[ 
https://issues.apache.org/jira/browse/HBASE-28405?page=com.atlassian.jira.plugin.system.issuetabpanels:comment-tabpanel&focusedCommentId=17834600#comment-17834600
 ] 

Viraj Jasani edited comment on HBASE-28405 at 4/7/24 5:21 AM:
--------------------------------------------------------------

I believe this should fix the issue:
{code:java}
diff --git 
a/hbase-server/src/main/java/org/apache/hadoop/hbase/regionserver/handler/AssignRegionHandler.java
 
b/hbase-server/src/main/java/org/apache/hadoop/hbase/regionserver/handler/AssignRegionHandler.java
index a9ab6f502a..6beb0fcab7 100644
--- 
a/hbase-server/src/main/java/org/apache/hadoop/hbase/regionserver/handler/AssignRegionHandler.java
+++ 
b/hbase-server/src/main/java/org/apache/hadoop/hbase/regionserver/handler/AssignRegionHandler.java
@@ -99,9 +99,16 @@ public class AssignRegionHandler extends EventHandler {
     String encodedName = regionInfo.getEncodedName();
     byte[] encodedNameBytes = regionInfo.getEncodedNameAsBytes();
     String regionName = regionInfo.getRegionNameAsString();
-    Region onlineRegion = rs.getRegion(encodedName);
+    HRegion onlineRegion = rs.getRegion(encodedName);
     if (onlineRegion != null) {
       LOG.warn("Received OPEN for {} which is already online", regionName);
+      if (!rs.reportRegionStateTransition(
+        new RegionStateTransitionContext(TransitionCode.OPENED, 
onlineRegion.getOpenSeqNum(),
+          openProcId, masterSystemTime, onlineRegion.getRegionInfo()))) {
+        throw new IOException(
+          "Failed to report opened region to master: " + 
onlineRegion.getRegionInfo()
+            .getRegionNameAsString());
+      }
+      rs.finishRegionProcedure(openProcId);
       // Just follow the old behavior, do we need to call 
reportRegionStateTransition?
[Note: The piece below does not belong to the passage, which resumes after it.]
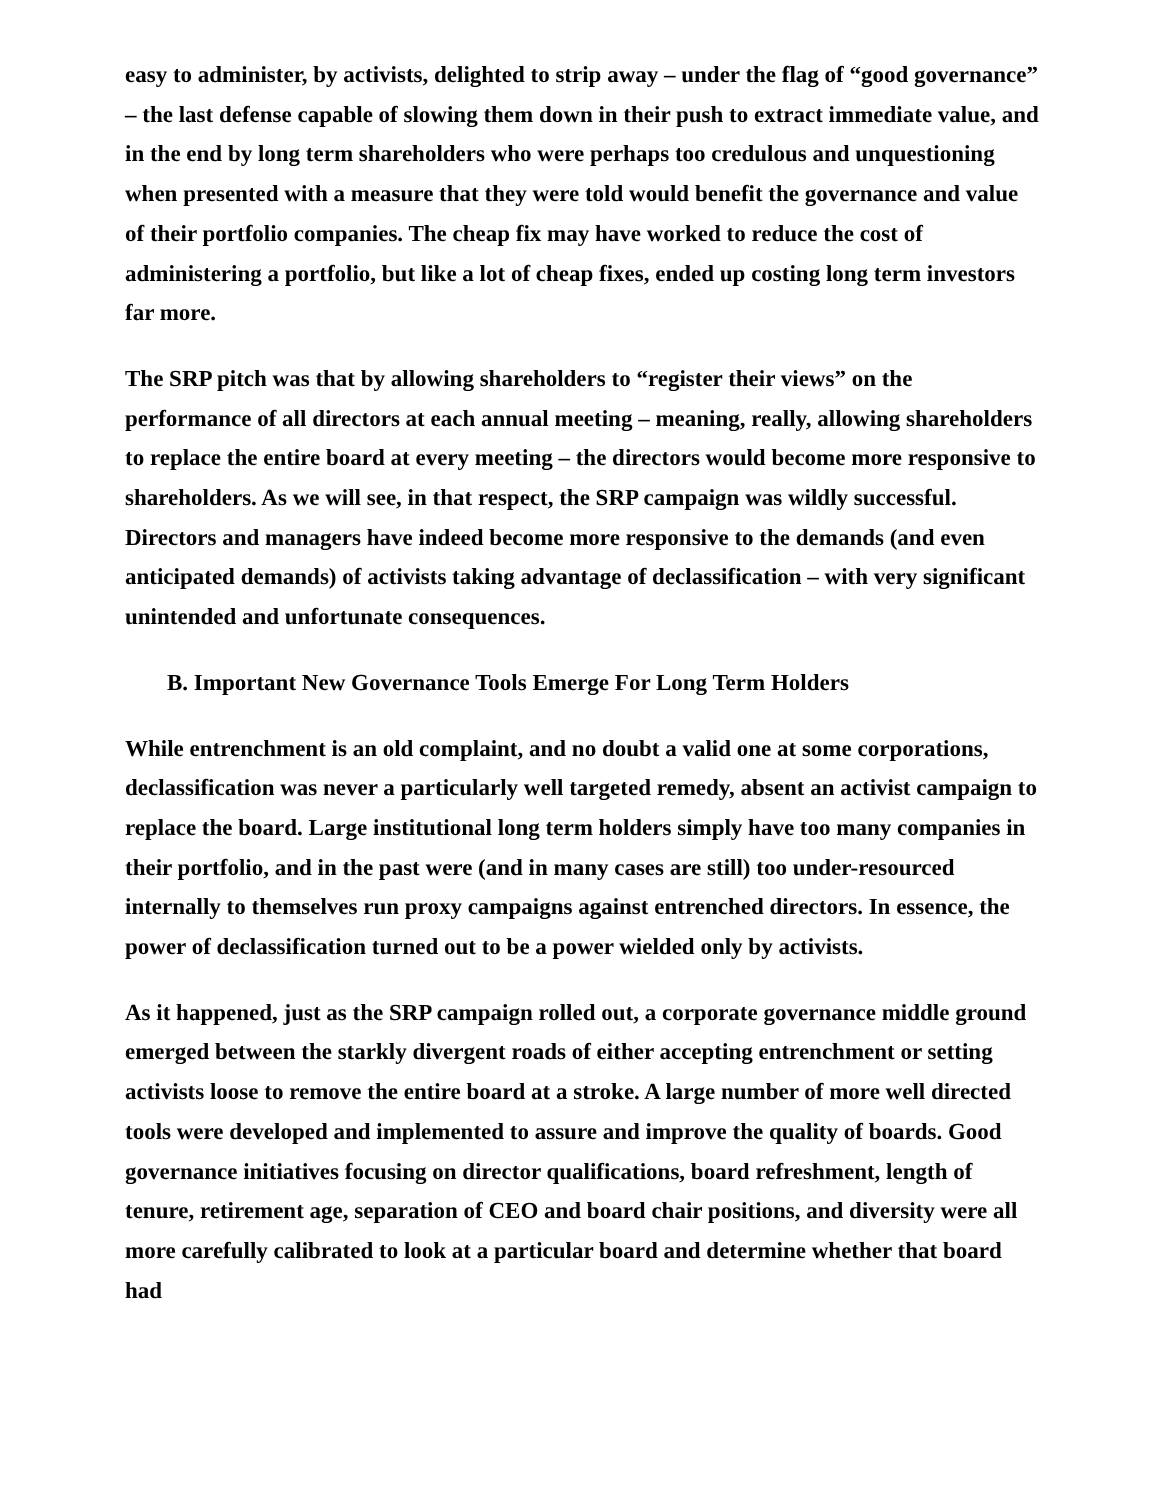easy to administer, by activists, delighted to strip away – under the flag of “good governance” – the last defense capable of slowing them down in their push to extract immediate value, and in the end by long term shareholders who were perhaps too credulous and unquestioning when presented with a measure that they were told would benefit the governance and value of their portfolio companies. The cheap fix may have worked to reduce the cost of administering a portfolio, but like a lot of cheap fixes, ended up costing long term investors far more.
The SRP pitch was that by allowing shareholders to “register their views” on the performance of all directors at each annual meeting – meaning, really, allowing shareholders to replace the entire board at every meeting – the directors would become more responsive to shareholders. As we will see, in that respect, the SRP campaign was wildly successful. Directors and managers have indeed become more responsive to the demands (and even anticipated demands) of activists taking advantage of declassification – with very significant unintended and unfortunate consequences.
B. Important New Governance Tools Emerge For Long Term Holders
While entrenchment is an old complaint, and no doubt a valid one at some corporations, declassification was never a particularly well targeted remedy, absent an activist campaign to replace the board. Large institutional long term holders simply have too many companies in their portfolio, and in the past were (and in many cases are still) too under-resourced internally to themselves run proxy campaigns against entrenched directors. In essence, the power of declassification turned out to be a power wielded only by activists.
As it happened, just as the SRP campaign rolled out, a corporate governance middle ground emerged between the starkly divergent roads of either accepting entrenchment or setting activists loose to remove the entire board at a stroke. A large number of more well directed tools were developed and implemented to assure and improve the quality of boards. Good governance initiatives focusing on director qualifications, board refreshment, length of tenure, retirement age, separation of CEO and board chair positions, and diversity were all more carefully calibrated to look at a particular board and determine whether that board had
Maybe not?
       // For normal case, it could happen that the rpc call to schedule this 
handler is succeeded,
       // but before returning to master the connection is broken. And when 
master tries again, we {code}
This would make assign region an idempotent operation.

 

And of course, we need to remove this comment section because now we know that 
this is not relevant anymore :)
{code:java}
// Just follow the old behavior, do we need to call 
reportRegionStateTransition? Maybe not?
// For normal case, it could happen that the rpc call to schedule this handler 
is succeeded,
// but before returning to master the connection is broken. And when master 
tries again, we
// have already finished the opening. For this case we do not need to call
// reportRegionStateTransition any more.{code}


was (Author: vjasani):
I believe this should fix the issue:
{code:java}
diff --git 
a/hbase-server/src/main/java/org/apache/hadoop/hbase/regionserver/handler/AssignRegionHandler.java
 
b/hbase-server/src/main/java/org/apache/hadoop/hbase/regionserver/handler/AssignRegionHandler.java
index a9ab6f502a..6beb0fcab7 100644
--- 
a/hbase-server/src/main/java/org/apache/hadoop/hbase/regionserver/handler/AssignRegionHandler.java
+++ 
b/hbase-server/src/main/java/org/apache/hadoop/hbase/regionserver/handler/AssignRegionHandler.java
@@ -99,9 +99,16 @@ public class AssignRegionHandler extends EventHandler {
     String encodedName = regionInfo.getEncodedName();
     byte[] encodedNameBytes = regionInfo.getEncodedNameAsBytes();
     String regionName = regionInfo.getRegionNameAsString();
-    Region onlineRegion = rs.getRegion(encodedName);
+    HRegion onlineRegion = rs.getRegion(encodedName);
     if (onlineRegion != null) {
       LOG.warn("Received OPEN for {} which is already online", regionName);
+      if (!rs.reportRegionStateTransition(
+        new RegionStateTransitionContext(TransitionCode.OPENED, 
onlineRegion.getOpenSeqNum(),
+          openProcId, masterSystemTime, onlineRegion.getRegionInfo()))) {
+        throw new IOException(
+          "Failed to report opened region to master: " + 
onlineRegion.getRegionInfo()
+            .getRegionNameAsString());
+      }
+      rs.finishRegionProcedure(openProcId);
       // Just follow the old behavior, do we need to call 
reportRegionStateTransition? Maybe not?
       // For normal case, it could happen that the rpc call to schedule this 
handler is succeeded,
       // but before returning to master the connection is broken. And when 
master tries again, we {code}
This would make assign region an idempotent operation.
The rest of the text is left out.